- [PASSAGE PROVIDED]
++++++++
AnyDayNowChuckJacksonNSoul · 10/07/2026 19:33

I'm sure I read a thread designer dress was lent out for a party /prom all the promises to return unscathed.
Nope returned trashed.
Don't know how to link the thread sorry.

godmum56 · 10/07/2026 19:33

TFImBackIn · 10/07/2026 18:47

I would have lent it to her for a prom, but definitely not for an 18th birthday party. I think it's much more likely to be ruined there.

so stuff doesn't gets damaged at proms then?

ThatCyanCat · 10/07/2026 19:33

overflowingbin · 10/07/2026 19:14

I have never “bowed down” to anyone, in my life. Ever.
I cannot see how you think telling a relative I or one of my DDs will lend her a dress on the condition that it comes back as we lent it, or, if not, it is replaced is “bowing down”. It is not. If they wouldn’t agree to return it in its original condition or replace it if not, it wouldn’t be loaned.

Lend me £500? Better to give than to receive and all the other stuff you said. I'll pay you back, honest.

godmum56 · 10/07/2026 19:34

AnyDayNowChuckJacksonNSoul · 10/07/2026 19:33

I'm sure I read a thread designer dress was lent out for a party /prom all the promises to return unscathed.
Nope returned trashed.
Don't know how to link the thread sorry.

yes I remember that one.
++++++++
- [QUESTIONS]
1. Answer these questions using the forum thread:
(a) For which event does TFImBackIn say they would have lent the dress?
(b) How much money does ThatCyanCat ask to borrow?
(c) What does godmum56 say about the thread AnyDayNowChuckJacksonNSoul describes?
2. Write out the part of the forum thread from "I have never" to "wouldn’t be loaned.".
These records come from a separate source.

[Saved data entries]
++++++++
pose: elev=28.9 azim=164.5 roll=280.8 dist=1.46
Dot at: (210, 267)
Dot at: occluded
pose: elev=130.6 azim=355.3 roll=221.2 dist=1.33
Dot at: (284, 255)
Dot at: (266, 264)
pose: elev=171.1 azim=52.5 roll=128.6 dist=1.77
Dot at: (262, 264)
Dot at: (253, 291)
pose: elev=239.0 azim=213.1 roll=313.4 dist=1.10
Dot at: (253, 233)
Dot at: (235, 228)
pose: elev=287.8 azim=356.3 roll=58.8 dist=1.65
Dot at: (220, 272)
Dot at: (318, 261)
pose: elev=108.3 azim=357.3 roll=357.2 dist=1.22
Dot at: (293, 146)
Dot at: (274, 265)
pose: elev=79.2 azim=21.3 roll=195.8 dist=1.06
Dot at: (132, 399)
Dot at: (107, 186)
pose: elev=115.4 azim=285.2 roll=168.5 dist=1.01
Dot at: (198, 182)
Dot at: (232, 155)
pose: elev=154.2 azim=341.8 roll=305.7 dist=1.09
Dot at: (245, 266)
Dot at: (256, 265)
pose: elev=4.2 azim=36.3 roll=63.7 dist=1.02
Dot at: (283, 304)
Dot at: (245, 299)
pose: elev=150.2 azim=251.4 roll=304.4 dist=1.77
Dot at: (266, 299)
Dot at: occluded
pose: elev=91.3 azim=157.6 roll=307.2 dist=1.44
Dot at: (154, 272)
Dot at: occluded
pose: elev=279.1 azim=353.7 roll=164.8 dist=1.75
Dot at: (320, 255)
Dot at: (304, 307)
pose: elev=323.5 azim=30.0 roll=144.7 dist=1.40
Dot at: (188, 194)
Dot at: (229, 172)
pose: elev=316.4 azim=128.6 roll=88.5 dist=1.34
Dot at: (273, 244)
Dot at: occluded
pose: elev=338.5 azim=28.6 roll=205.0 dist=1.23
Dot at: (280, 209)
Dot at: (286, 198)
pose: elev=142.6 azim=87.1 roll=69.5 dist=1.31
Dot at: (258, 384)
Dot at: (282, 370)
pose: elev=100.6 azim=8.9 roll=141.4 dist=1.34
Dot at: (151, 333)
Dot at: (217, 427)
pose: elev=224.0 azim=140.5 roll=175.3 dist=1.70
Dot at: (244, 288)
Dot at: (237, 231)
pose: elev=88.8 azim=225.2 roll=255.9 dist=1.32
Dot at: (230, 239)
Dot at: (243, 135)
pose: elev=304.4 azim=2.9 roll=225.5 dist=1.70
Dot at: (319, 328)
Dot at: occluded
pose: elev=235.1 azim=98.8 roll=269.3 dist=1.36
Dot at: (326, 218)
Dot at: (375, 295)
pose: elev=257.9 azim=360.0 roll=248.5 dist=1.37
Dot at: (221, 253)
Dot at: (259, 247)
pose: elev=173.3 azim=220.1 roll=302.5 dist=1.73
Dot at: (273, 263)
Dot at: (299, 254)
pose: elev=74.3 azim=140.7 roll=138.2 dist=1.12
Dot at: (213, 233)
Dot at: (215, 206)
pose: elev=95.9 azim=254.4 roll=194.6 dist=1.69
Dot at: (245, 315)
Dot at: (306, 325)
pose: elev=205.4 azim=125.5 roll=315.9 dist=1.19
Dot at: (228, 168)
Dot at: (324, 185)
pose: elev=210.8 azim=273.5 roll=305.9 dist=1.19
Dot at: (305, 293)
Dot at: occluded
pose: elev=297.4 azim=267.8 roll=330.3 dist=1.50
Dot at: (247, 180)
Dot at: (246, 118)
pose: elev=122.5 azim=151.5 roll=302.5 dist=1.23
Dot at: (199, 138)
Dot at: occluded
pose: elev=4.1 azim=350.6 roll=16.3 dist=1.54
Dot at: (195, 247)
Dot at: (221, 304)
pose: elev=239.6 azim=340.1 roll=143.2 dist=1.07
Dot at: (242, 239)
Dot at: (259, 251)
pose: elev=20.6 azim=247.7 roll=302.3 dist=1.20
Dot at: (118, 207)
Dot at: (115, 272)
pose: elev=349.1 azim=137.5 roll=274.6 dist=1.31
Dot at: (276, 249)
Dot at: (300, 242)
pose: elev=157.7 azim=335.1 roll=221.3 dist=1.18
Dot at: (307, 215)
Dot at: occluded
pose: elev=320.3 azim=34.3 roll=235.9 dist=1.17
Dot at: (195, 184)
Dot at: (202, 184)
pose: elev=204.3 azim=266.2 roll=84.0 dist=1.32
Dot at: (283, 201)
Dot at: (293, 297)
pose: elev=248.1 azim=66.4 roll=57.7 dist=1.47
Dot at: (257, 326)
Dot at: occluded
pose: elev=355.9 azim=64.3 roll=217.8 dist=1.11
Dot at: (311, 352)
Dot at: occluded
++++++++
- [RESULTS IN ORDER]
1.
(a) A prom.
(b) £500.
(c) godmum56 remembers that thread.

2.
I have never “bowed down” to anyone, in my life. Ever.
I cannot see how you think telling a relative I or one of my DDs will lend her a dress on the condition that it comes back as we lent it, or, if not, it is replaced is “bowing down”. It is not. If they wouldn’t agree to return it in its original condition or replace it if not, it wouldn’t be loaned.